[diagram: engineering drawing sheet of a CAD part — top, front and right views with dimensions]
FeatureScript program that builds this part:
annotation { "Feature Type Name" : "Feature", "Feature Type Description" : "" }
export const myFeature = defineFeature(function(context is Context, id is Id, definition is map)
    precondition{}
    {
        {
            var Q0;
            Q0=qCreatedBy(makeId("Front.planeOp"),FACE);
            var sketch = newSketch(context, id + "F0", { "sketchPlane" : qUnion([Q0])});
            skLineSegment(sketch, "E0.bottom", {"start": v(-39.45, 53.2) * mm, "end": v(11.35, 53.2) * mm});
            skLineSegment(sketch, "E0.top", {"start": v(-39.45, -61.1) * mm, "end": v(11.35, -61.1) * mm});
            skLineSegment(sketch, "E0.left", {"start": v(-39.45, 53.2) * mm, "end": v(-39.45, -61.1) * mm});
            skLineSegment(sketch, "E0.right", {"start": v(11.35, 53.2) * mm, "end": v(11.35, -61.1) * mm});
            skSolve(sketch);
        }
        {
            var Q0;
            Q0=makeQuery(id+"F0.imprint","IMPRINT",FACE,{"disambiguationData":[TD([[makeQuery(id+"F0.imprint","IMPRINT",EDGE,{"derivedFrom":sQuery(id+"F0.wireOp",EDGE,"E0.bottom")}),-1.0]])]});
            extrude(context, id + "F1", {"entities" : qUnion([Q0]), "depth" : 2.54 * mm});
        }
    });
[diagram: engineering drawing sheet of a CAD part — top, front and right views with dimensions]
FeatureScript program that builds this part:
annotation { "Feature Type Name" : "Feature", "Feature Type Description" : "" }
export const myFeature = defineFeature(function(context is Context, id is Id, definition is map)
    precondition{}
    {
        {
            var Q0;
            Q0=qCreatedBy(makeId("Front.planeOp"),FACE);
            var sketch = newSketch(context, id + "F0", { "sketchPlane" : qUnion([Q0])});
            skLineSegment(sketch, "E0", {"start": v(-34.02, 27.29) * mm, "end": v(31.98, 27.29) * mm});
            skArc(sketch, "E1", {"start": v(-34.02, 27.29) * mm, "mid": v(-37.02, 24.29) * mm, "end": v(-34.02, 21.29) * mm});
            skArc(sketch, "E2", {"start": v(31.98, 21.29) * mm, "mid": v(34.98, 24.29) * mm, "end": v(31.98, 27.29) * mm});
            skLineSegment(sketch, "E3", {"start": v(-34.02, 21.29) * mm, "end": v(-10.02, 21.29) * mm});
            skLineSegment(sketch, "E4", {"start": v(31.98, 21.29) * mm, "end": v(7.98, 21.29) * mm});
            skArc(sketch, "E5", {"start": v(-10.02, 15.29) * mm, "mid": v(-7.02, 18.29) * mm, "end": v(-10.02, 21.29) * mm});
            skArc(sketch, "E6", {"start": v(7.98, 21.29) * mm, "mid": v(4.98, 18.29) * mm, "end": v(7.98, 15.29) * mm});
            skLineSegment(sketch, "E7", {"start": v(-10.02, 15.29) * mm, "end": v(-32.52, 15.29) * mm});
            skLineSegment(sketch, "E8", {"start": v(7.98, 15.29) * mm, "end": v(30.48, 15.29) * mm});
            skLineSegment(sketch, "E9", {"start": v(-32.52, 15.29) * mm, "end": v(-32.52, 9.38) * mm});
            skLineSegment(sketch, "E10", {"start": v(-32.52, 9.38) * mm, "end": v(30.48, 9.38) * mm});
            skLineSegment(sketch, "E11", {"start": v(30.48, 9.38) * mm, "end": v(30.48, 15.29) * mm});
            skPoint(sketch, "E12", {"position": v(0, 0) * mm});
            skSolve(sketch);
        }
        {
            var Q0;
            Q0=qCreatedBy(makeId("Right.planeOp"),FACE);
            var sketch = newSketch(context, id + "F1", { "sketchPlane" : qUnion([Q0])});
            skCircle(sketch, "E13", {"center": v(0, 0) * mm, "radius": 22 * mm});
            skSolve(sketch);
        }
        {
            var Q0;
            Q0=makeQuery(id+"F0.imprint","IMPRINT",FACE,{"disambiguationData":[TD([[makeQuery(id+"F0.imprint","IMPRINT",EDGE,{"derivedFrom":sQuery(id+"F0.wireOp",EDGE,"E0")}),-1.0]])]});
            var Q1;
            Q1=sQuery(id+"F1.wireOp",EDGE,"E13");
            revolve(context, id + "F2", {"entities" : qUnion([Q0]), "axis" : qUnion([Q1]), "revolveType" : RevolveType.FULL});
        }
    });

• • •

Written task:
Can you write out every one of the lines above, keeping each character unchanged?

Result of the exercise:
[diagram: engineering drawing sheet of a CAD part — top, front and right views with dimensions]
FeatureScript program that builds this part:
annotation { "Feature Type Name" : "Feature", "Feature Type Description" : "" }
export const myFeature = defineFeature(function(context is Context, id is Id, definition is map)
    precondition{}
    {
        {
            var Q0;
            Q0=qCreatedBy(makeId("Front.planeOp"),FACE);
            var sketch = newSketch(context, id + "F0", { "sketchPlane" : qUnion([Q0])});
            skLineSegment(sketch, "E0.bottom", {"start": v(-39.45, 53.2) * mm, "end": v(11.35, 53.2) * mm});
            skLineSegment(sketch, "E0.top", {"start": v(-39.45, -61.1) * mm, "end": v(11.35, -61.1) * mm});
            skLineSegment(sketch, "E0.left", {"start": v(-39.45, 53.2) * mm, "end": v(-39.45, -61.1) * mm});
            skLineSegment(sketch, "E0.right", {"start": v(11.35, 53.2) * mm, "end": v(11.35, -61.1) * mm});
            skSolve(sketch);
        }
        {
            var Q0;
            Q0=makeQuery(id+"F0.imprint","IMPRINT",FACE,{"disambiguationData":[TD([[makeQuery(id+"F0.imprint","IMPRINT",EDGE,{"derivedFrom":sQuery(id+"F0.wireOp",EDGE,"E0.bottom")}),-1.0]])]});
            extrude(context, id + "F1", {"entities" : qUnion([Q0]), "depth" : 2.54 * mm});
        }
    });
[diagram: engineering drawing sheet of a CAD part — top, front and right views with dimensions]
FeatureScript program that builds this part:
annotation { "Feature Type Name" : "Feature", "Feature Type Description" : "" }
export const myFeature = defineFeature(function(context is Context, id is Id, definition is map)
    precondition{}
    {
        {
            var Q0;
            Q0=qCreatedBy(makeId("Front.planeOp"),FACE);
            var sketch = newSketch(context, id + "F0", { "sketchPlane" : qUnion([Q0])});
            skLineSegment(sketch, "E0", {"start": v(-34.02, 27.29) * mm, "end": v(31.98, 27.29) * mm});
            skArc(sketch, "E1", {"start": v(-34.02, 27.29) * mm, "mid": v(-37.02, 24.29) * mm, "end": v(-34.02, 21.29) * mm});
            skArc(sketch, "E2", {"start": v(31.98, 21.29) * mm, "mid": v(34.98, 24.29) * mm, "end": v(31.98, 27.29) * mm});
            skLineSegment(sketch, "E3", {"start": v(-34.02, 21.29) * mm, "end": v(-10.02, 21.29) * mm});
            skLineSegment(sketch, "E4", {"start": v(31.98, 21.29) * mm, "end": v(7.98, 21.29) * mm});
            skArc(sketch, "E5", {"start": v(-10.02, 15.29) * mm, "mid": v(-7.02, 18.29) * mm, "end": v(-10.02, 21.29) * mm});
            skArc(sketch, "E6", {"start": v(7.98, 21.29) * mm, "mid": v(4.98, 18.29) * mm, "end": v(7.98, 15.29) * mm});
            skLineSegment(sketch, "E7", {"start": v(-10.02, 15.29) * mm, "end": v(-32.52, 15.29) * mm});
            skLineSegment(sketch, "E8", {"start": v(7.98, 15.29) * mm, "end": v(30.48, 15.29) * mm});
            skLineSegment(sketch, "E9", {"start": v(-32.52, 15.29) * mm, "end": v(-32.52, 9.38) * mm});
            skLineSegment(sketch, "E10", {"start": v(-32.52, 9.38) * mm, "end": v(30.48, 9.38) * mm});
            skLineSegment(sketch, "E11", {"start": v(30.48, 9.38) * mm, "end": v(30.48, 15.29) * mm});
            skPoint(sketch, "E12", {"position": v(0, 0) * mm});
            skSolve(sketch);
        }
        {
            var Q0;
            Q0=qCreatedBy(makeId("Right.planeOp"),FACE);
            var sketch = newSketch(context, id + "F1", { "sketchPlane" : qUnion([Q0])});
            skCircle(sketch, "E13", {"center": v(0, 0) * mm, "radius": 22 * mm});
            skSolve(sketch);
        }
        {
            var Q0;
            Q0=makeQuery(id+"F0.imprint","IMPRINT",FACE,{"disambiguationData":[TD([[makeQuery(id+"F0.imprint","IMPRINT",EDGE,{"derivedFrom":sQuery(id+"F0.wireOp",EDGE,"E0")}),-1.0]])]});
            var Q1;
            Q1=sQuery(id+"F1.wireOp",EDGE,"E13");
            revolve(context, id + "F2", {"entities" : qUnion([Q0]), "axis" : qUnion([Q1]), "revolveType" : RevolveType.FULL});
        }
    });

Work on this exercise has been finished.